Siamo a Scampia e la storia é quella di 14 famiglie scappate dalle Vele. Dal 2003 vivono in una scuola. L’allora assessore al patrimonio della giunta Iervolino Ferdinando Balzamo trovó giusto assegnare a questi nuclei familiari provenienti dalle disastrate vele 14 aule della scuola “Virgilio” assicurando loro che si trattava di una sistemazione assolutamente provvisoria. Alla giunta Iervolino si é sostituita quella De Magistris, sono trascorsi dieci anni ma le famiglie sono ancora lì. I bambini sono diventati adolescenti e adesso si vergognano di dire che abitano in un edificio scolastico. »

Questo articolo è uscito sul Mattino di Napoli qualche giorno fa.

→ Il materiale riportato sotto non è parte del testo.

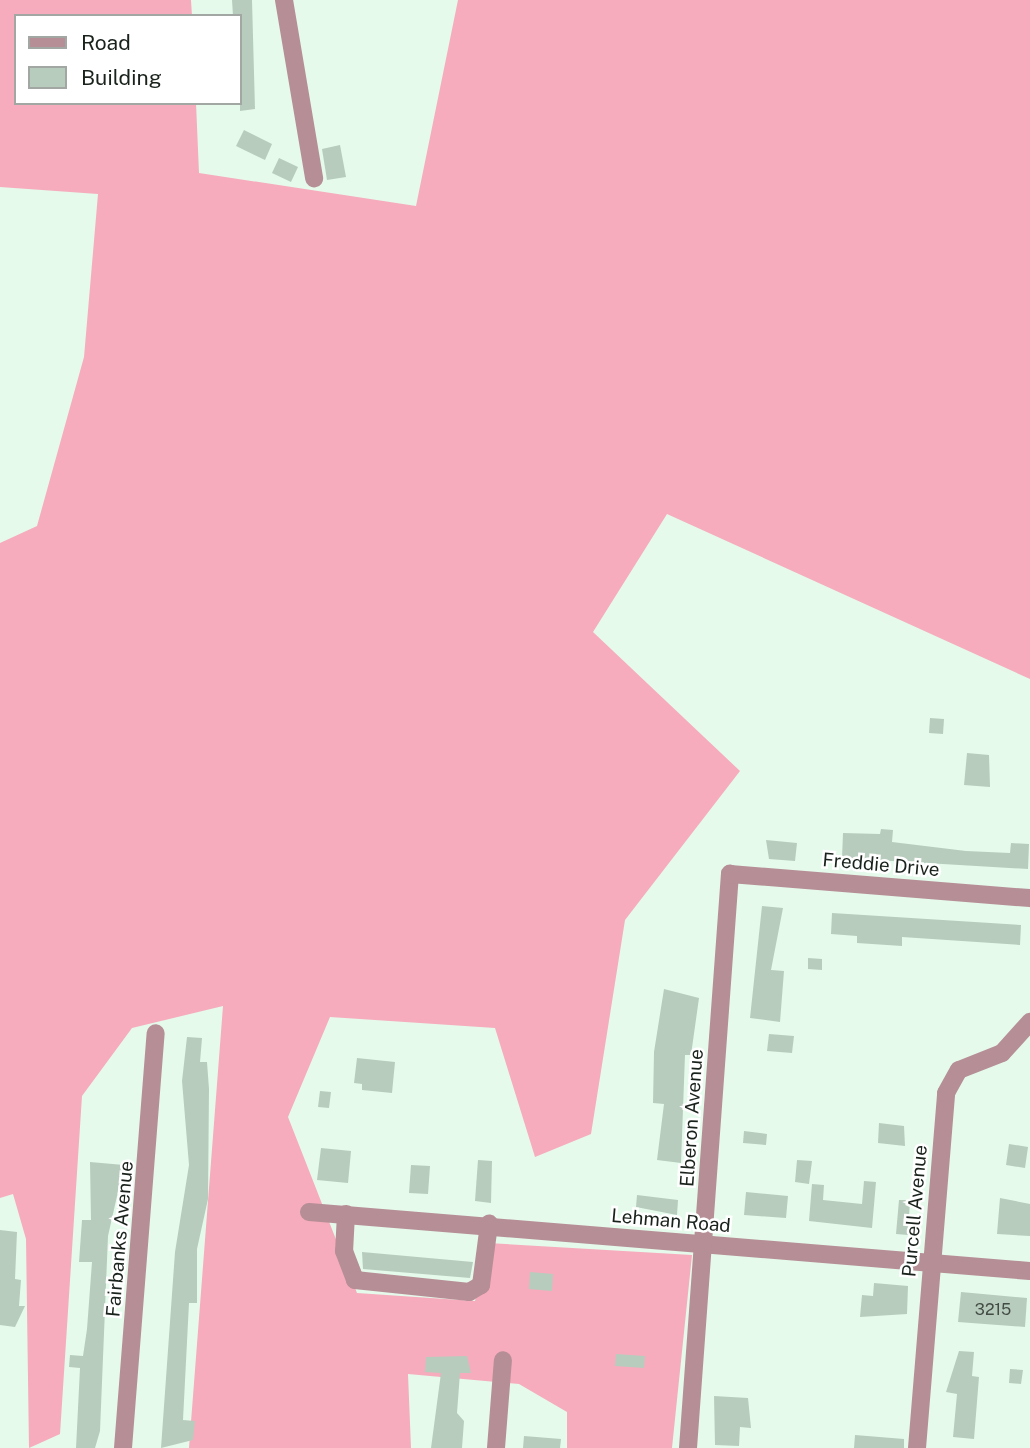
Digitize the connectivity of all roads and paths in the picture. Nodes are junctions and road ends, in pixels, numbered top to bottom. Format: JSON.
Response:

‘’L’aggressività degli alunni designati come « violenti » è essenzialmente legata a due elementi : una forte ansia-depressione e una grande difficoltà nell’assimilazione dell’insegnamento. Fallimento scolare e violenza sono intimamente legati […] Non bisogna perdere di vista che le persone percepite come violente sono anche sofferenti’’

Questo è un quanto sostiene in una ricerca Daniel Favre, professore di scienze dell’educazione allo IUFM di Montpellier, il quale ha pubblicato nel 2007 Transformer la violence de l’élève (trad. Trasformare la violenza dell’alunno ).

Quello che appare difficile ai nostri occhi è che il destino dei bambini di Napoli sia quasi segnato, e forse neanche per una colpa direttamente imputabile a loro. Per questo è molto importante ribadire e sottolineare il ruolo della scuola, che ascolta, si fa carico dei problemi e diventa luogo di incontro, crescita e arricchimento per tutti.

Un diverso rapporto con l’autorità, con l’aiuto degli insegnanti e invertire il pensiero comune : come dice anche Daniel Favre ciò che si fa normalmente per i ragazzi di quelle età «  è assimilare un errore a una colpa, pensare che fare un errore è fare qualcosa di male in assoluto » mentre viceversa sarebbe importante capire che si può imparare dagli errori.

In una scuola dove non ci si vergogna più a chiamarla tale. Finalmente.